Les Contes d’Hoffman is considered an extravagance with good reason. The composer, Jacques Offenbach, conceived it as his major operatic undertaking, but died before completing it in 1880. Since then, the work has been a thorn in the flesh of composers and musicologists. At present, no two versions of the score agree on the amount of music the opera is supposed to contain or on its genre. Offenbach called it opéra fantastique, leaving it open whether he wanted it fully-sung or featuring spoken dialogues. Then, of course, there is the subject of the libretto -a bizarre journey into the drunken mind of one of the most visionary artists of the Romantic period, E.T.A. Hoffmann. The plot, constructed by freely reworking some of Hoffmann’s own short stories, is populated with mechanic dolls, stuttering and deaf servants, devilish doctors, singers killed by their own passion for singing, and soul-stealing courtesans.

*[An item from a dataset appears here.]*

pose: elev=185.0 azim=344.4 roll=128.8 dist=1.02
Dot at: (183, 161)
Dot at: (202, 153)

Such a work provides plenty of opportunities for inventive staging and lavish singing. The Lyric Opera of Chicago opened its season with Offenbach’s uncompleted opera aligning an entertaining production dominated by strong singers. One does not expect radical ideas or a subversive reading of the work from director Nicolas Joël. Yet, he manages to combine visual elegance with the sense of fascination for technological innovation and progress that permeates the whole opera by setting it among the shining glass and iron structures of the Crystal Palace in London, site of the 1851 Great Exhibition.
© 2011 by Dan Rest
The singers and chorus play convincingly within this frame. The main roles were vividly characterized. Matthew Polenzani, in particular, was formidable in his portrayal of the German poet, and James Morris proved once more an all-round entertainer as the four villains. Even more impressive was the engaged acting of each chorus member. The spectators’ enjoyment for the production reached its peak in Olympia’s act, thanks to Anna Christy’s sparkling rendition of Hoffmann’s beloved mechanic doll, and Rodell Rosel’s over-the-top Cochenille. While Antonia’s act the production featured inventive moments in the production, Giulietta’s was less interesting -the main visual attraction being a rather stereotypical representation of its Venetian atmosphere.
© 2011 by Dan Rest
The musical performance had many strong points and some minor flaws. Conductor Emmanuel Villaume proved himself particularly in tune with French repertory. He led the house orchestra with refinement, appropriate exuberance, and intensity. Tenor Matthew Polenzani stole the show as Hoffmann. At first his gentle, lyrical voice may not seem a right fit for the role, which becomes heavier and heavier during the course of the opera. Yet, as his career is gradually steering towards more dramatic parts (he will soon make his debut as Des Grieux in Massenet’s Manon), he skillfully negotiated the different vocal demands of his character. Throughout the performance he maintained the natural lightness of his timbre, without trying to artificially darken it in the more dramatic passages, and carefully worked on the enunciation of the words in order to make them more incisive. At any moment, however, one is conquered by his exquisite musicianship, dreamy phrasing, and masterful control of the dynamics (his floating pianissimos were precious gems).
© 2011 by Dan Rest
Although none of the other singers reached the same high standard, all contributed positively to the success of the performance. James Morris’s decades-long experience with the opera is manifested in his magnetic acting and in his subtle rendition of the four embodiments of evil. Although he still maintains a superbly sonorous timbre, he sounded strained by the time of his delivery of 'Scintilles, diamants', the interpolated couplets in Giulietta’s act. Since this piece was a spurious addition to the opera, and one which does not add any credit to Morris’s performance, perhaps it would have been advisable to omit it. Anna Christie peppered her role with brilliance and wit, but I missed an extra touch of clockwork precision in the coloratura passages and high notes of the celebrated aria 'Les oiseaux dans la charmille'. Erin Wall was an impressive Antonia. Her creamy, full, rounded voice fit the role like a glove, and her mature musicality and beautiful legato made it even more credible. At the end of the demanding trio with Antonia’s mother and Dr. Miracle, her high C-sharp sounded a little stretched, but she was so convincing throughout the act that one is tempted to dramatize also this minor imperfection as the ultimate effort of the character to triumph with her voice at the expenses of her life. Emily Fons was an enjoyable Nicklausse, although her French still needs some work. Alyson Cambridge was a rather pale Giulietta, but, to be true, she was not given many opportunities to show off, since all her solo pieces were cut.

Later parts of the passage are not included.